Scandinavian Journal of Surgery 92: 113–120, 2003

Failures And Successes In Total Hip Replacement – Why Good Ideas May Not Work

E. W. Morscher

The course of development of total hip replacement (THR) is neither harmonious nor linear. Progress and set-backs alternate. Progress in THR manifests itself through reductions in the number and the severity of complications (infection, aseptic loosening, prematurely worn components, etc.). Innovation is the motor of progress. However, today’s innovation may well be tomorrow’s revision!


Progress has been achieved in part through new implant materials and designs that provide improvements in such things as stress distribution in surrounding bone, tissue compatibility and osseointegration, and resistance to both wear and cyclic fatigue. Of at least equal importance, however, are improvements achieved in operative procedures (e.g., cementing technique) and finally, in clinical quality control: more complete documentation of implant and patient variables, establishment of implant registers, and utilization of outcome studies to guide the course of further development. Causes of failure in THR are numerous.

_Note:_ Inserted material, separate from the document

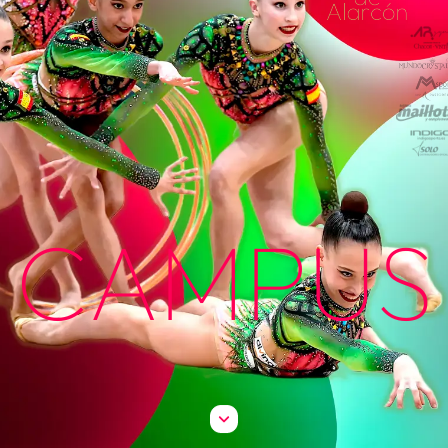
Alarcón
CAMPUS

However, unexpected side effects of innovations are the most frequent cause. An innovation may solve one problem, but also creates new ones. Problems in innovation which can lead to failures include: over-generalization of expected patient responses, ignoring past experience or assigning wrong causes to encountered problems, and finally, ignoring the dynamic nature of the living system (which can be described as using “necro-” instead of biomechanical thinking). Quality control in both manufacturing and clinical practice has to be improved. The pioneer times have come to an end. Today’s patients should have the right to be operated on by a well trained surgeon and to be provided with well tested, well-understood implant materials and devices. Progress in endoprosthetics has led to the present high level of clinical success.

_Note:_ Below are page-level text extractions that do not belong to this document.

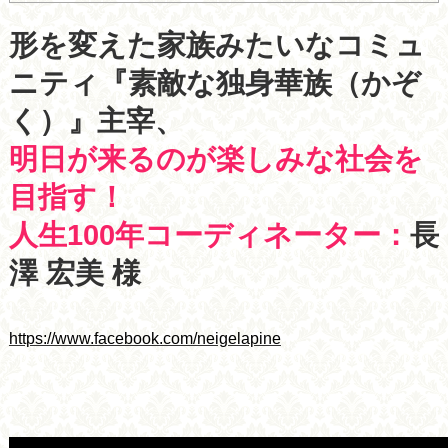
形を変えた家族みたいなコミュ
ニティ『素敵な独身華族（かぞ
く）』主宰、
明日が来るのが楽しみな社会を
目指す！
人生100年コーディネーター：
長
澤 宏美 様
https://www.facebook.com/neigelapine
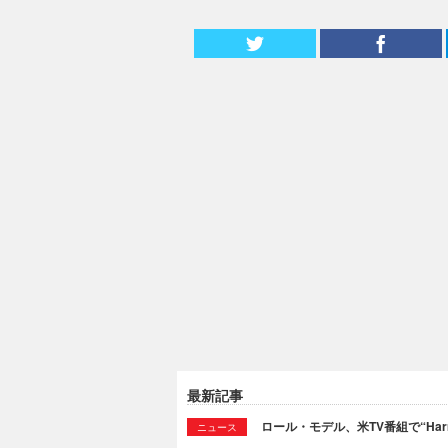
最新記事
ロール・モデル、米TV番組で“Ha
ニュース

Paradoxically, however, success is the greatest obstacle to further progress. This is because the curve of progress as a result of effort expended has turned asymptotic in endoprosthetics, as it does in many endeavors. In such situations the more a product (e.g., surgical implant and procedure, automobile design, computer program) becomes successful, the more efforts (and finances) are needed for further progress. On the other hand, the “scissors” – created by crossing what might be feasible with what resources are available – open widely and can cut sharply. In fact, financial restrictions may force orthopaedic surgeons and the medical device and technology industry to turn to lower technologies in the future. However, whatever new developments in endoprosthetics may bring (be they sophistications or simplifications), we must remain open-minded and not assume things to be facts until there is evidence to support them.